====== Dokumentauszug
N.: das ist ein üblicher Vorgang.

Frage: Hat die Versicherung die Gründe für den Zahlungsverzug geprüft?
N.: soweit erinnerlich, wurde mit Herrn S. darüber gesprochen.

Frage: Hat die Versicherung irgendeinen Schaden reguliert?
N.: die Deckungsprüfung ist noch nicht abgeschlossen, die Schadenanerkennung muss
geprüft werden. Die Mannheimer Versicherung kann ja nicht „mal eben zum Beispiel 150.000 EUR auf Zuruf“ zahlen.

RA Frings fragt:

Frage: Blieben die Versicherungsprämien gleich?
N.: die Beiträge wurden quartalsweise angepasst, für jede Schließfach-Nummer, das lief über die valvero, dazu kann ich selbst keine Auskunft geben, es liegt nicht in meinem Aufgabenbereich.

Frage: Wer bei der Versicherung kann darüber Auskunft geben?
N.: die zuständige Fachabteilung – die Betriebsabteilung, Dokumentation

RA Becker fragt:

Frage: Wer war bei der Befragung von Herrn S. dabei (das war ja eine ganze „Crew“)?
N.: Die Versicherung hat dazu drei Akten an die Staatsanwaltschaft übergeben.
RA Becker: ja, es ist hier aber eine mündliche Verhandlung. Es werden ihrerseits mehrere Namen aufgezählt. Wer hat denn diese Recherchen durchgeführt, Sie?
============
Schreibe die Mitschrift der Zeugenbefragung zur Versicherung bitte im Anschluss an die letzte Frage von RA Becker weiter.
====== Datenliste
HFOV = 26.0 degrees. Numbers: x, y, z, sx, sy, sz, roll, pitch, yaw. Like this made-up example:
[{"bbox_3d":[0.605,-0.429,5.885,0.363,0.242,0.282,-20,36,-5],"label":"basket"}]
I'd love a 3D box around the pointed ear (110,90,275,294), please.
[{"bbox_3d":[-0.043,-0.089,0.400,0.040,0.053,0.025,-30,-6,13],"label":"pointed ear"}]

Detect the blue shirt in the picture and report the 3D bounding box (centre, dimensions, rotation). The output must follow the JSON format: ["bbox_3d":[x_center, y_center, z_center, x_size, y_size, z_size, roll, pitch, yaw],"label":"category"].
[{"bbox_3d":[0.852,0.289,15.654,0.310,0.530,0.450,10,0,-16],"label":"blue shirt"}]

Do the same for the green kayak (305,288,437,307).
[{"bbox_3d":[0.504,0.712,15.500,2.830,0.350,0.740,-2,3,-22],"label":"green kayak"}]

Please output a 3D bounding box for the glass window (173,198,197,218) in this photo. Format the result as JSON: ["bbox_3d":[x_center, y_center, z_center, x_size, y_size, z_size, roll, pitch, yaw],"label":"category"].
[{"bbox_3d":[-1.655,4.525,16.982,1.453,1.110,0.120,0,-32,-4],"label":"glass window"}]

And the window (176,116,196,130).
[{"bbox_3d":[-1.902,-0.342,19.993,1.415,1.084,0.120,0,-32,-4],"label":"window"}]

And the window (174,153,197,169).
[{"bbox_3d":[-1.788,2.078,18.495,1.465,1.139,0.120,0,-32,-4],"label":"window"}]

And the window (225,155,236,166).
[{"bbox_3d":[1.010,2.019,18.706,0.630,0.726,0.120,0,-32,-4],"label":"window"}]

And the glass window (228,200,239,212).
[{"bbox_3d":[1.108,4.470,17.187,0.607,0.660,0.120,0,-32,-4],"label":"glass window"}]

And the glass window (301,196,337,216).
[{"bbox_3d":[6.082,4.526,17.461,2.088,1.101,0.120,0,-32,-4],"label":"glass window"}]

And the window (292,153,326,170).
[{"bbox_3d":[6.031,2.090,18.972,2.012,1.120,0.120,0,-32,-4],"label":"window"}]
============
====== Datenliste
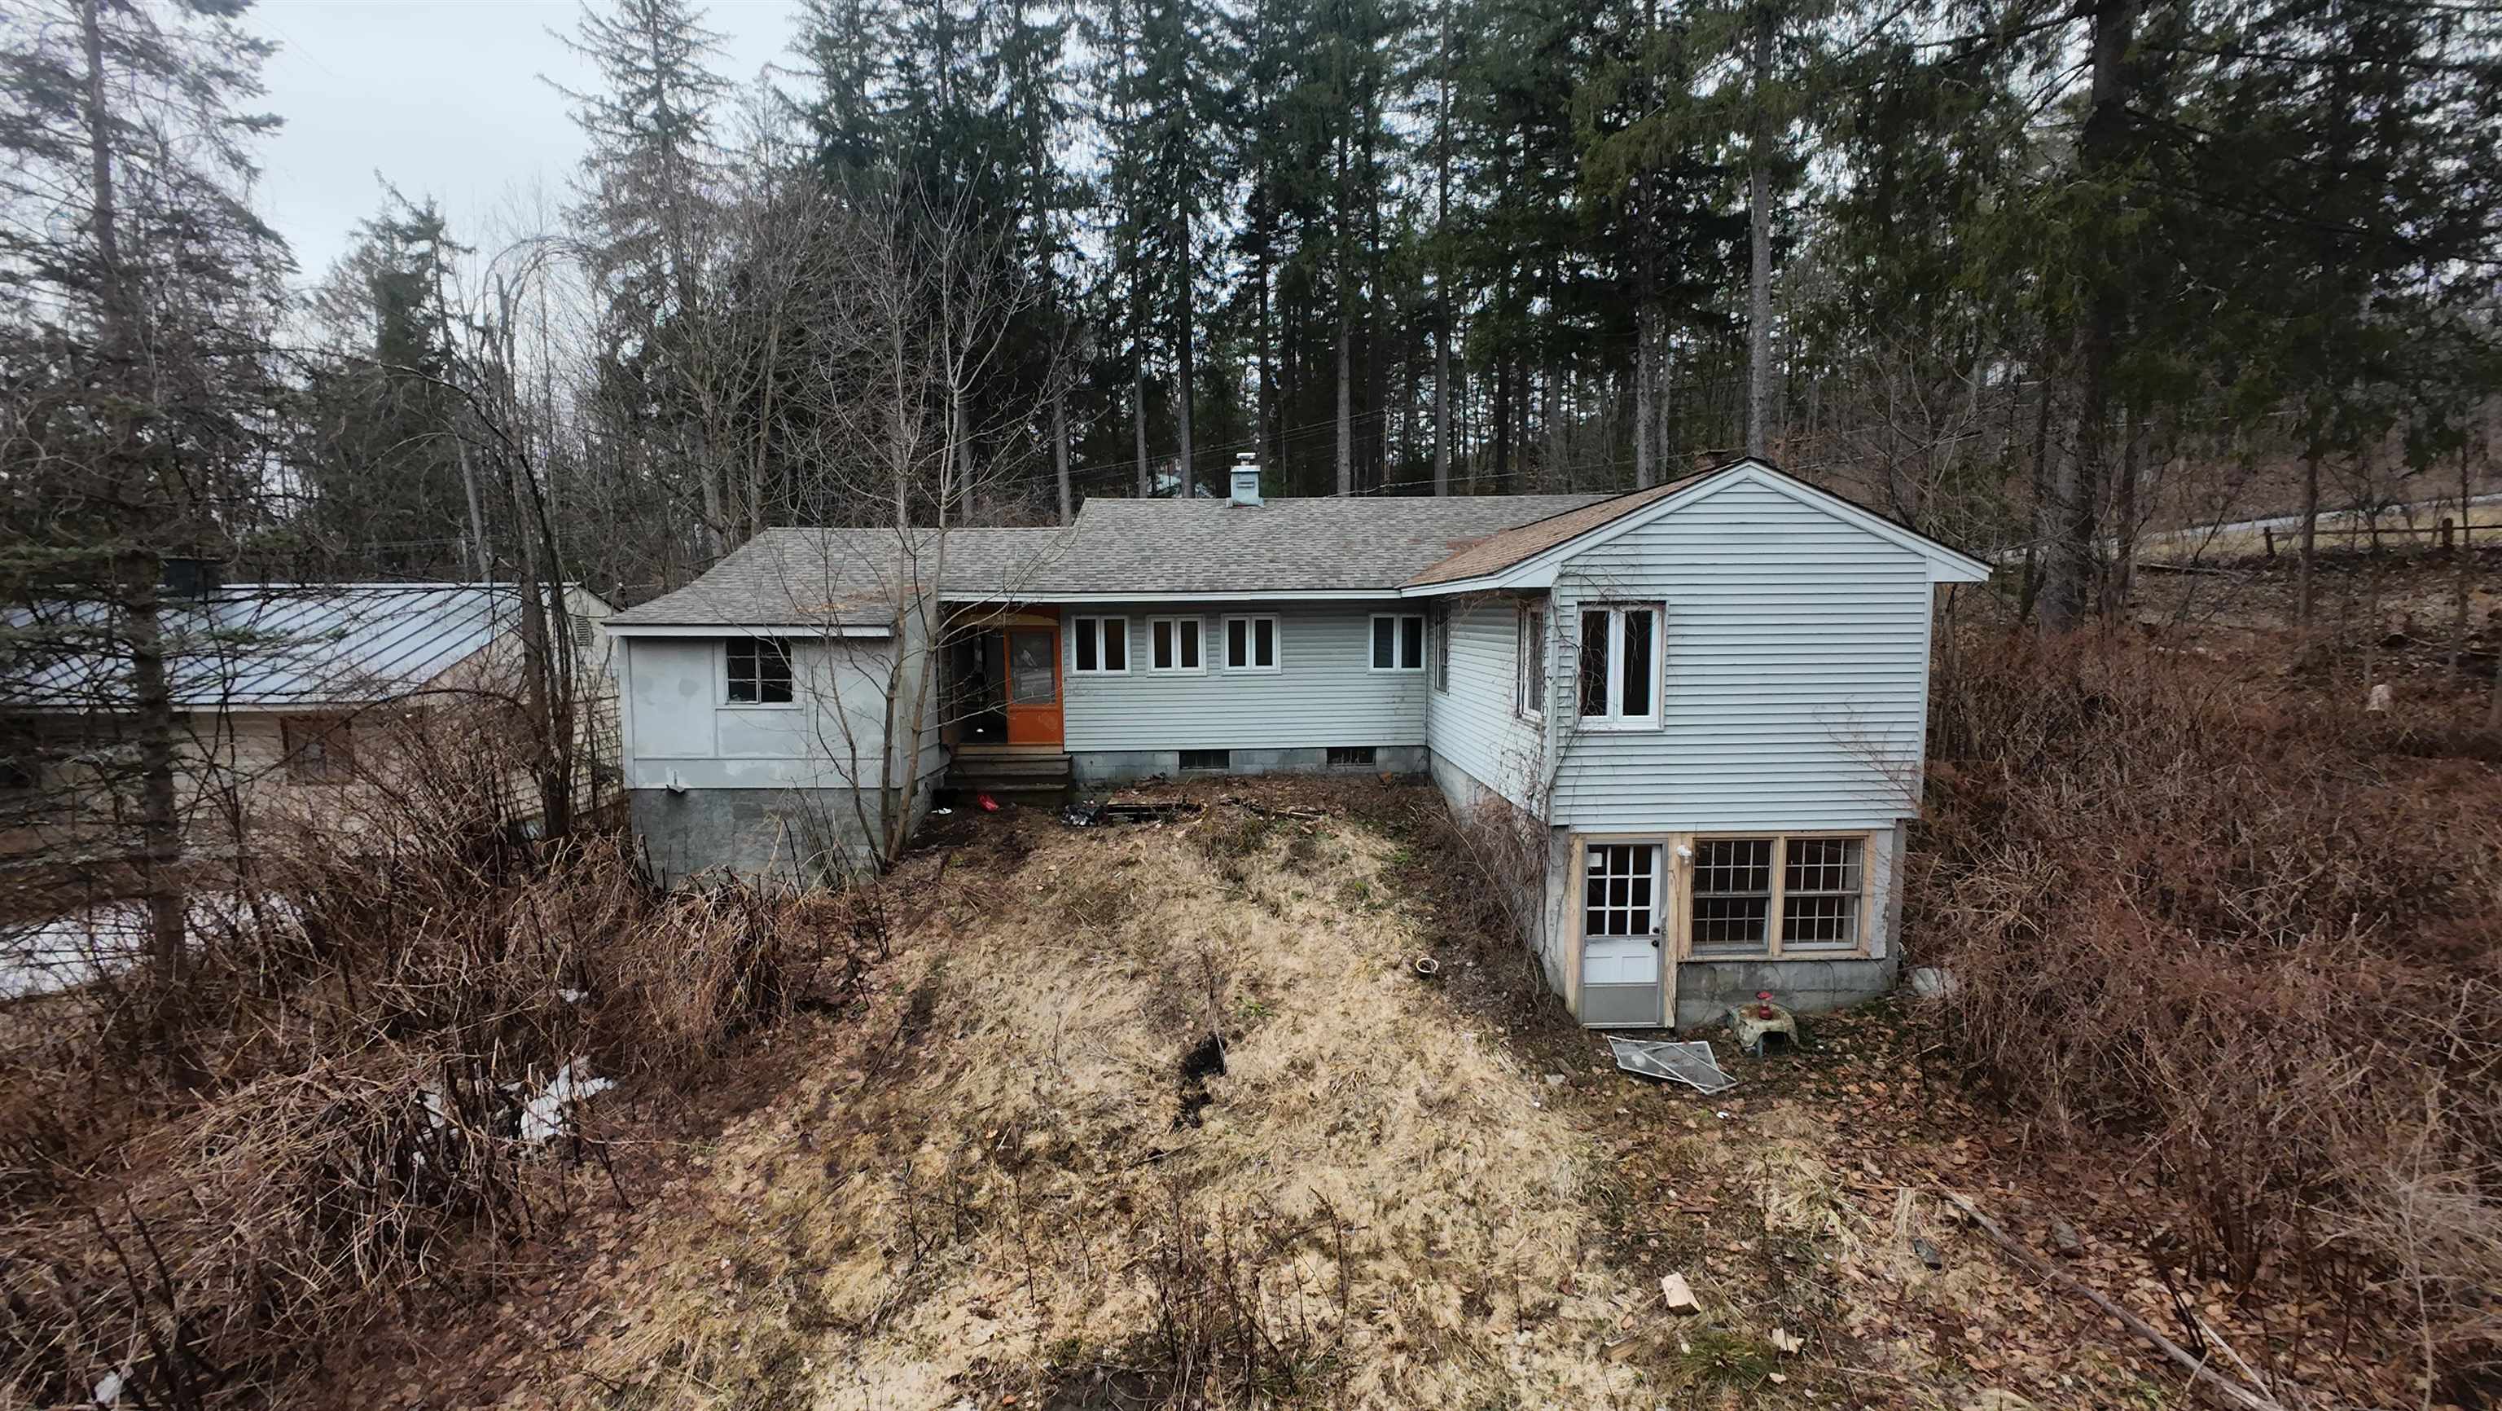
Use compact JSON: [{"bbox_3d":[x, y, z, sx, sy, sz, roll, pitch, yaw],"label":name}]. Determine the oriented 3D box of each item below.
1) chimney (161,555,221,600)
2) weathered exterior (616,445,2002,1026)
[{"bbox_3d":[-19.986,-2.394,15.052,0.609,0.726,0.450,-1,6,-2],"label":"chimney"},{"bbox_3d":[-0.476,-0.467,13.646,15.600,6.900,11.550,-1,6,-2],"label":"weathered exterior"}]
============
Ergebnis der Aufgabe
N.: nein, wir beauftragen Externe mit diesen Aufgaben, in dem Fall die Firma MRI, die sich u.a. mit dem Geschäftsmodell beschäftigen und zu Punkten recherchieren, die nicht plausibel sind.

Frage: Was ist dabei rausgekommen? Welcher Punkt hat sich für Sie nicht erschlossen?
N.: Es wurden Punkte zur Einschätzung des Schadenshergangs und zu Zusammenhängen bekannt, die für die Versicherung bislang noch nicht schlüssig erklärbar waren.

Frage: Das hinterlässt den Eindruck, als ob Herr S. durchleuchtet wurde. Sieht es so aus, als ob Herr S. mitgewirkt hat?
N.: es sind alles übliche Vorgänge bei der Schadenuntersuchung, die der Versicherer vorzunehmen hat.

Frage: Wurde das „Kiosk Geschäft“ von Herrn S. (Südkiosk Betriebs GmbH, seit Februar 2021 ) auch mit untersucht?
N.: wie bereits gesagt, das gehört mit dazu, offene Punkte zu erschließen.

Frage: Wurden Umsatzzahlen erfragt?
N.: ja, betreffend des Goldgeschäfts.

Frage: Wurde Geld umgewälzt?
N: zu diesen Vorgänge sind die Erkenntnisse noch offen.

Frage: Erfolgten Recherchen zur Vergangenheit vor dem zweiten Gespräch mit Herrn S.?
N.: das weiß die Firma MRI.

Frage: Welches Gefühl hatten Sie aus den Recherchen?
N.: im Nachhinein weiß man vieles besser, zu Anfang war da schon der Eindruck, dass Herr S. recht vielfältig in seinen geschäftlichen Aktivitäten war.

Frage: Gab es persönliche Äußerungen über das Befinden von Herrn S.?
N.: man hatte es ihm angesehen, es bemerkt. Es lag eine Form von Betroffenheit, eine gewisse Anspannung vor.

RA Albers fragt:

Frage: Welche Rolle hatten Frau M. und Herr Schi.?
N.: die waren von der Firma MRI.
Frage: Und Hr. E.?
N.: er ist Schmuck-Schaden-Sachverständiger.
Frage: Und Herr Nu.?
N.: Mannheimer Versicherung, Bereich Großschaden.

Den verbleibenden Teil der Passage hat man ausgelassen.